Three methods of variable exchange and simple analysis and three methods of variable exchange

There are two main ways to exchange two variables: With or without temporary variables. There are three simple algorithms for specific operations:

1,Algorithm with temporary variables

#include <stdio.h>int main(void){int a, b, t;scanf("%d%d", &a, &b);t = a;a = b;b = t;printf("a = %d, b = %d\n", a, b);return 0;}

2,Algorithm 1 without temporary variables ( Addition and subtraction)

#include <stdio.h>int main(void){int a, b;scanf("%d%d", &a, &b);a = a + b;b = a - b;a = a - b;printf("a = %d, b = %d\n", a, b);return 0;}

3,Algorithm 2 without using temporary variables ( Exclusive or operation)

#include <stdio.h>int main(void){int a, b;scanf("%d%d", &a, &b);a = a ^ b;b = b ^ a;a = a ^ b;printf("a = %d, b = %d\n", a, b);return 0;}

Summary: in normal use, the algorithm with the help of temporary variables is good enough. Algorithms 1 and 2 that do not use temporary variables look good (with less than one variable), but are rarely used because of its narrow Applicability: this can be done only when the addition, subtraction, or exclusive data types are defined. These two algorithms are only used to improve the ability to read code.

Exchange a and B without intermediate variables (three methods)

A = a-B
B = a + B
A = B-

A = a * B
B = a/B
A = a/B

How can I avoid using two parameters of a third-party variable exchange function?

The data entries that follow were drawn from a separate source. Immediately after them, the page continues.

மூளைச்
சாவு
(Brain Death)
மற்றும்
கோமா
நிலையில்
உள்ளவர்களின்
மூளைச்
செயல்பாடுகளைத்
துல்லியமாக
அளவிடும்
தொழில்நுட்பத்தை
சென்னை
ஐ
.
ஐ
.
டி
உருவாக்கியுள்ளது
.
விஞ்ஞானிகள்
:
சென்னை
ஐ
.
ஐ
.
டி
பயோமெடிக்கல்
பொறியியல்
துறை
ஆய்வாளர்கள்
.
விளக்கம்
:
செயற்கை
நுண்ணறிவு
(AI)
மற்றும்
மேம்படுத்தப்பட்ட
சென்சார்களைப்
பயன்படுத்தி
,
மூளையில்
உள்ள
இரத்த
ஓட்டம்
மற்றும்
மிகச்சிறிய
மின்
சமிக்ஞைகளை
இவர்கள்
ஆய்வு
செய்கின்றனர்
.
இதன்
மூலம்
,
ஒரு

This requires bitwise operations, which is troublesome,
It is often used to exchange values of two variables when learning programming languages and designing programs. Our practice is usually (especially in the learning phase): to define a new variable and use it for exchange. The Code is as follows:
Int a, B;
A = 10; B = 15;
Int t;
T = a; a = B; B = t;
This algorithm is easy to understand and is especially suitable for beginners to understand the characteristics of computer programs. It is a classic Application of Value assignment statements. In actual software development, this algorithm is simple and clear, and does not produce ambiguity. It facilitates communication between programmers. In general, you may encounter the problem of switching variable values, this algorithm should be used (hereinafter referred to as the standard algorithm ).

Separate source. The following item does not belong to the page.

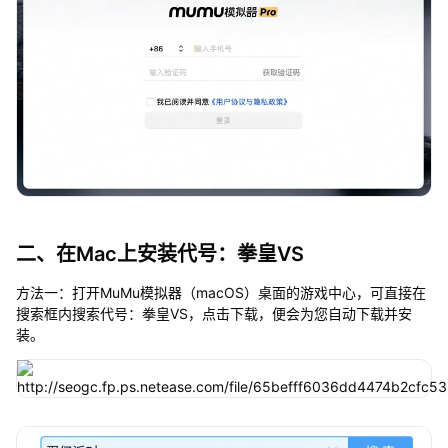
二、在Mac上安装代号：拳皇VS
方法一：打开MuMu模拟器（macOS）桌面的游戏中心，可直接在
搜索框内搜索代号：拳皇VS，点击下载，便会为您自动下载并安
装。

The biggest drawback of the above algorithm is that a temporary variable is needed. Can I exchange data without using temporary variables? The answer is yes! Here we can use three algorithms: 1) arithmetic operation; 2) pointer address operation; 3) bitwise operation.

1) arithmetic operations
To put it simply, it is implemented through Common + and-operations. The Code is as follows:
Int a, B;
A = 10; B = 12;
A = B-a; // a = 2; B = 12
B = B-a; // a = 2; B = 10
A = B + a; // a = 10; B = 10
Through the above calculation, the values in a and B are exchanged. It looks simple on the surface, but it is not easy to think of, especially after getting used to standard algorithms.
The principle is to regard a and B as points on the number axis and calculate the distance between two points.
Specific process: in the first sentence "a = B-a", find the distance between the two points of AB and save it in; in the second sentence, "B = B-a", find the distance from a to the origin (the difference between the distance from B to the origin and the distance between B and AB) and save it in B; in the third sentence "a = B + a", find the distance from B to the origin (the sum of the distance between a and AB) and save it in. Complete the exchange.
Compared with the standard algorithm, this algorithm has three more computing processes, but does not use temporary variables. (Hereinafter referred to as an arithmetic algorithm)

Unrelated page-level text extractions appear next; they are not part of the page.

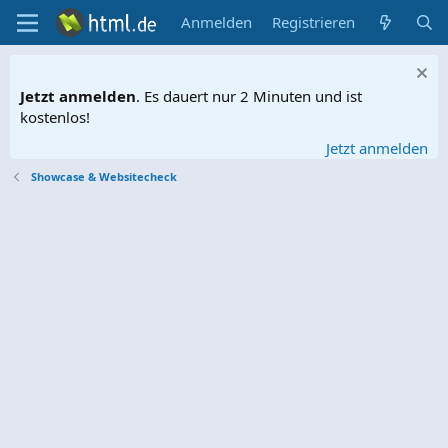
Anmelden
Registrieren
Jetzt anmelden
. Es dauert nur 2 Minuten und ist
kostenlos!
Jetzt anmelden
Showcase & Websitecheck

2) pointer address operation
Because the operation on the address actually performs an integer operation, for example, the two addresses subtract an integer to indicate how many bytes are separated by the storage location of the two variables in the memory; the address is added with an integer, that is, "a + 10", indicating the address of the next 10 Class a data units whose base address is. Therefore, in theory, address exchange can be achieved through operations similar to arithmetic algorithms, so as to exchange variables. That is:
Int * a, * B; // hypothesis
* A = new int (10 );
* B = new int (20); // & a = 0x00001000 h, & B = 0x00001200 h
A = (int *) (B-a); // & a = 0x00000200 h, & B = 0x00001200 h
B = (int *) (B-a); // & a = 0x00000200 h, & B = 0x00001000 h
A = (int *) (B + int (a); // & a = 0x00001200 h, & B = 0x00001000 h
After the preceding operations, the addresses of a and B have already completed the exchange, and a points to the original B's value. Does B point to the original a's value? The above code can be compiled, but the execution results are incredible! Why?
First, you must understand that the operating system divides the memory into several areas: system code/Data zone, application code/Data zone, stack zone, global data zone, and so on. When compiling the source program, constants and global variables are all placed in the global data zone.